DIRECTIONS -
Pull out the lines of the entries below word for word, from the very first line through the line that contains "प्रशस्तिपद्य", including that line.

[start GIVEN INFORMATION]

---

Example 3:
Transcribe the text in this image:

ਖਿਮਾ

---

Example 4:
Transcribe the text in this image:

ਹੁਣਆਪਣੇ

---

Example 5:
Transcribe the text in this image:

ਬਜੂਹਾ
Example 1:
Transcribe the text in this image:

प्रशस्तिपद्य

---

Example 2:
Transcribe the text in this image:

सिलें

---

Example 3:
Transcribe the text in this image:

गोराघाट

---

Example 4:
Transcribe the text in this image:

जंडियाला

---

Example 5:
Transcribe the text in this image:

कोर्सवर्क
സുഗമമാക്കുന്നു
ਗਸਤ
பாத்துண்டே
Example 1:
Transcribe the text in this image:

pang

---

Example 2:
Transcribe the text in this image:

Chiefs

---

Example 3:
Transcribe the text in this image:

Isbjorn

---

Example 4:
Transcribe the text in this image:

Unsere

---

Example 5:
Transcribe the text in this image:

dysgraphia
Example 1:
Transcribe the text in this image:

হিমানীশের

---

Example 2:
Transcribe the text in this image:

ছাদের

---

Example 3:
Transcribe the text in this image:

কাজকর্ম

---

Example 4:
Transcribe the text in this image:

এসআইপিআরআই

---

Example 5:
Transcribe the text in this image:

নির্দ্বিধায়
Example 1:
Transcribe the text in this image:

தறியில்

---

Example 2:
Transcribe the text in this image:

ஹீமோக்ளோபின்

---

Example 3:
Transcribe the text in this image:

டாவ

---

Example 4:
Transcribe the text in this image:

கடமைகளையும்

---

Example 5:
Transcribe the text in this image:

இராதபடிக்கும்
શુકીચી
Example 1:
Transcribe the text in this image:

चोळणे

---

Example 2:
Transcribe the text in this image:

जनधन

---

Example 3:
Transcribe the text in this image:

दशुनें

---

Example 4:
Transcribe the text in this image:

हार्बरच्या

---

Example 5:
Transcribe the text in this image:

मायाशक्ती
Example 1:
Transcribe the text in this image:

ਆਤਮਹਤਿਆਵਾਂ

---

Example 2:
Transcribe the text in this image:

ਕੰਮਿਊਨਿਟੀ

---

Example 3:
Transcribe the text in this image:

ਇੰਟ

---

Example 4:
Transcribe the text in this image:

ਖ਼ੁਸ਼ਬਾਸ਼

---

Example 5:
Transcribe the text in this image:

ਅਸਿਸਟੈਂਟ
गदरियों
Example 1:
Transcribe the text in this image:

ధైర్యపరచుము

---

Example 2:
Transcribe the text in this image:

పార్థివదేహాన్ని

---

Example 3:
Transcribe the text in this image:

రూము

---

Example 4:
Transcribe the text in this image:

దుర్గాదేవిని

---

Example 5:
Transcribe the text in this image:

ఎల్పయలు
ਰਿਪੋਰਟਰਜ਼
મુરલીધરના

[end GIVEN INFORMATION]

EXERCISE RESULT -
---

Example 3:
Transcribe the text in this image:

ਖਿਮਾ

---

Example 4:
Transcribe the text in this image:

ਹੁਣਆਪਣੇ

---

Example 5:
Transcribe the text in this image:

ਬਜੂਹਾ
Example 1:
Transcribe the text in this image:

प्रशस्तिपद्य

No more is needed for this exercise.